Neptün çeşmesi yanından Via Rizzoli'ye gelip sağa dönüp yürümeye başladığınızda kuleler görmeye başlayacaksınız. Bologna'da bir zamanlar 180 civarında kule varmış. Bunlardan 24 tanesi günümüze ulaşmış ve bunların da en ünlüleri "Le Due Torri" diye tanınan eğik ikiz kuleler olan Asinelli ve Garisenda'dır. Asinelli 97 metre yüksekliği ile İtalya'nın en uzun kulelerindendir. 498 dar tahta basamağı çıkarak kulenin tepesinden şehir manzarasını seyretmeniz mümkün ancak doğrusu biz cesaret edemedik (giriş 5 €).

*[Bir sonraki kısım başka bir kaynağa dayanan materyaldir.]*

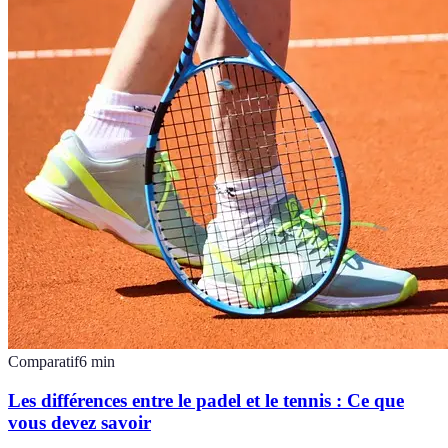
Comparatif
6
min
Les différences entre le padel et le tennis : Ce que
vous devez savoir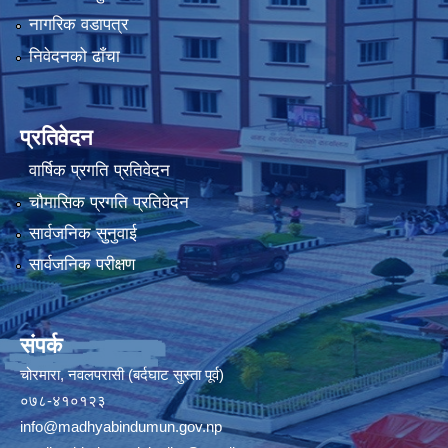
नागरिक वडापत्र
निवेदनको ढाँचा
प्रतिवेदन
वार्षिक प्रगति प्रतिवेदन
चौमासिक प्रगति प्रतिवेदन
सार्वजनिक सुनुवाई
सार्वजनिक परीक्षण
संपर्क
चोरमारा, नवलपरासी (बर्दघाट सुस्ता पूर्व)
०७८-४१०१२३
info@madhyabindumun.gov.np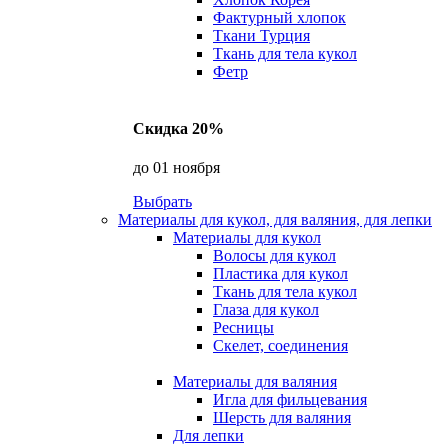
Фактурный хлопок
Ткани Турция
Ткань для тела кукол
Фетр
Скидка 20%
до 01 ноября
Выбрать
Материалы для кукол, для валяния, для лепки
Материалы для кукол
Волосы для кукол
Пластика для кукол
Ткань для тела кукол
Глаза для кукол
Ресницы
Скелет, соединения
Материалы для валяния
Игла для фильцевания
Шерсть для валяния
Для лепки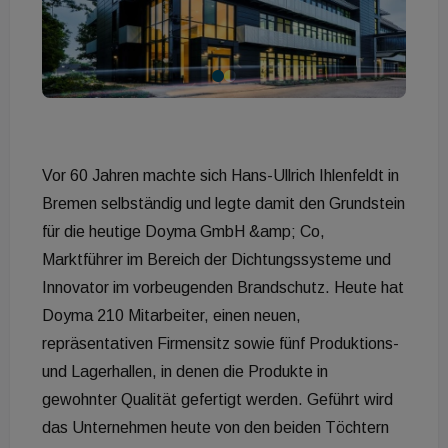
Vor 60 Jahren machte sich Hans-Ullrich Ihlenfeldt in
Bremen selbständig und legte damit den Grundstein
für die heutige Doyma GmbH &amp; Co,
Marktführer im Bereich der Dichtungssysteme und
Innovator im vorbeugenden Brandschutz. Heute hat
Doyma 210 Mitarbeiter, einen neuen,
repräsentativen Firmensitz sowie fünf Produktions-
und Lagerhallen, in denen die Produkte in
gewohnter Qualität gefertigt werden. Geführt wird
das Unternehmen heute von den beiden Töchtern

Garisenda kulesi ise 48 metre ile daha kısa ancak çok eğimli olduğu için güvenlik nedeni ile içerisine giriş yasak. Kulelerin arkasında bulunan Katolik kilisesi Chiesa Santi Bartolomeo e Gaetano ile Bologna gezimizi artık burada bitiriyoruz ama son olarak methini internetten öğrendiğimiz ve kulelerin hemen yanındaki dondurmacıda (Gelateriagianni) bilginin doğruluğunu test ediyoruz, sonuç mu? Mükemmel.